The BLUE box on the guide shows the model tab. When it loads, the UI will be in chat mode, so click into the Model tab to see the screen in the example. The GREEN box on the guide shows how to download the 5 bit 7B model. Be sure to fill out both boxes, because without the bottom box you'll download all 3 sizes!

Once the download is complete, use the "Model" dropdown (RED box) to select the model. At this point, the screen should look just like the demo, and you can click "Load" to the right of the dropdown and load the model (WHITE box). Then, the AI will speak to you back on the first page, though you may want to make some adjustments over time. If you have a graphics card, you can increase "n-gpu-layers" (YELLOW box) to move part or all of the model (remember, ~10GB of RAM/VRAM total) to your GPU's VRAM, speeding the AI up by a very VERY large amount.

loki80 · (0)

Already downloading!
Any chance for GPTQ version for 13B model?

LadyBabyloin · (457)

My hardware really makes GPTQ out of reach, and Colab is being a PITA.

I can do EXL2 if you want? It's my preference for inference anyhow, and works with most things GPTQ is compatible with.

loki80 · (0)

I do not tried exl2 before (will need to update drivers and Ooba for newer CUDA), but I like to try.
I have 3060 with 12GB - and with exllama it's allow me to use 13B models in VRAM (GPTQ ones) stable and fast. But GGUF with Q5 is don't fit - as result it's slow on CPU offload and unstable with OOM's when context is growing...

But I already tried both models - and I like them. 7B is not bad (even pretty good as story writer), but 13b is absolutely what I want from the such thematic model. Otherwise the storywriting it's very good for the RP and ERP, looks like finetune sticks good with the tiefighter base.

Feunski · (357)

I'm new to using LLMs. Which one would work best with a RTX 4090 and 64 GB of system memory?

yosukebellyhunter · (21)

it keeps telling me connection error out

LadyBabyloin · (457)

(November 15, 2023, 5:47 pm)loki80 I do not tried exl2 before (will need to update drivers and Ooba for newer CUDA), but I like to try.
I have 3060 with 12GB - and with exllama it's allow me to use 13B models in VRAM (GPTQ ones) stable and fast. But GGUF with Q5 is don't fit - as result it's slow on CPU offload and unstable with OOM's when context is growing...

But I already tried both models - and I like them. 7B is not bad (even pretty good as story writer), but 13b is absolutely what I want from the such thematic model. Otherwise the storywriting it's very good for the RP and ERP, looks like finetune sticks good with the tiefighter base.
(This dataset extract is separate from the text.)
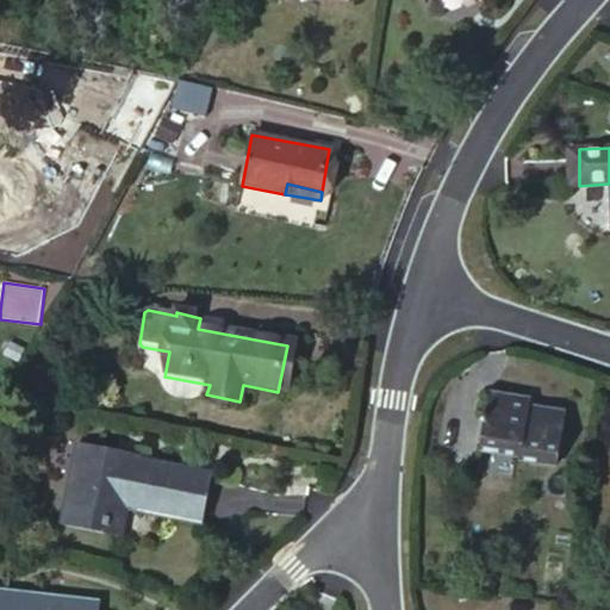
[(529,402),(491,397),(487,412),(483,411),(481,417),(487,418),(483,447),(521,453),(521,458),(558,464),(565,415),(528,410),(529,402)]
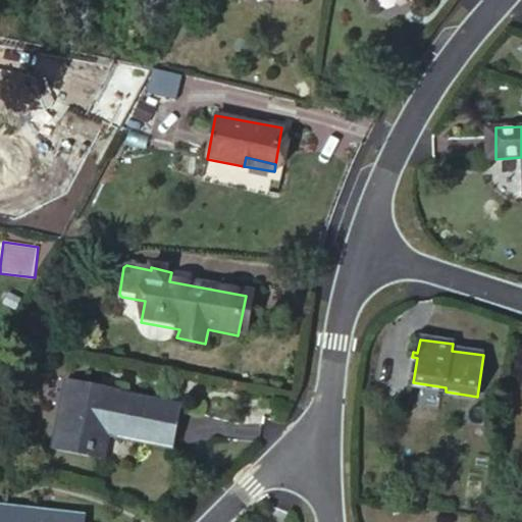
[(99,387),(63,380),(49,452),(85,459),(90,432),(103,434),(169,448),(176,409),(111,396),(98,393),(99,387)]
Thank you very much! Once my dev cycle cools down, I'll get EXL2s available as well.

(November 16, 2023, 3:13 am)Feunski I'm new to using LLMs. Which one would work best with a RTX 4090 and 64 GB of system memory?

Unquestionably the 13B model, you can run the q5_k_m fast, and probably the slightly better q8_0 as well. I'm working on an even bigger 20B model, that's probably going to be the sweet spot for you.

(November 19, 2023, 11:21 am)yosukebellyhunter it keeps telling me connection error out

Strange! My advice is to check the command window that opens for a link, and try that instead, it *should* work.

LadyBabyloin · (457)

The 20b version of the model is now available, strongly suggested if you have >12GB VRAM. It's a huge improvement!

genius531 · (0)

Thank you for this. This is one of the coolest things ive ever seen on this forum and especially with newest models are just outstanding and great work!

gohstwolf · (216)

I have tried it but I have the problem that it is really slow I love the idea but I don't want to wait so long for a response.
I have a 3090 with 32gbram my pc is not the big problem has you eventually Tipps to make it faster?